▸ AIM OF THE EXERCISE
Repeat each line of the material below without change.
------------------------
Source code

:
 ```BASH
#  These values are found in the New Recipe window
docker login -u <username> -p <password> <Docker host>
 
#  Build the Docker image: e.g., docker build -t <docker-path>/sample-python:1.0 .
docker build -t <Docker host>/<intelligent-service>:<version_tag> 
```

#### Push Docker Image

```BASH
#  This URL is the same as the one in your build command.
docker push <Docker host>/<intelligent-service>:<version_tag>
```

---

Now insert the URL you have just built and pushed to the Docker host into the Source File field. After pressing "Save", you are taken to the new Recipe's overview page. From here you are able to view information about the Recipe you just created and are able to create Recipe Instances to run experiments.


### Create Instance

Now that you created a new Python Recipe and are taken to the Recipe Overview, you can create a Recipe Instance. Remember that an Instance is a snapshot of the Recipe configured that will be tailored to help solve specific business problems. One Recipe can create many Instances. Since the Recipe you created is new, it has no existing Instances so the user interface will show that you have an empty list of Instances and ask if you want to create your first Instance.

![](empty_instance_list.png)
------------------------
▸ EXERCISE RESPONSE
Source code

:
 ```BASH
#  These values are found in the New Recipe window
docker login -u <username> -p <password> <Docker host>
 
#  Build the Docker image: e.g., docker build -t <docker-path>/sample-python:1.0 .
docker build -t <Docker host>/<intelligent-service>:<version_tag> 
```

#### Push Docker Image

```BASH
#  This URL is the same as the one in your build command.
docker push <Docker host>/<intelligent-service>:<version_tag>
```

---

Now insert the URL you have just built and pushed to the Docker host into the Source File field. After pressing "Save", you are taken to the new Recipe's overview page. From here you are able to view information about the Recipe you just created and are able to create Recipe Instances to run experiments.


### Create Instance

Now that you created a new Python Recipe and are taken to the Recipe Overview, you can create a Recipe Instance. Remember that an Instance is a snapshot of the Recipe configured that will be tailored to help solve specific business problems. One Recipe can create many Instances. Since the Recipe you created is new, it has no existing Instances so the user interface will show that you have an empty list of Instances and ask if you want to create your first Instance.

![](empty_instance_list.png)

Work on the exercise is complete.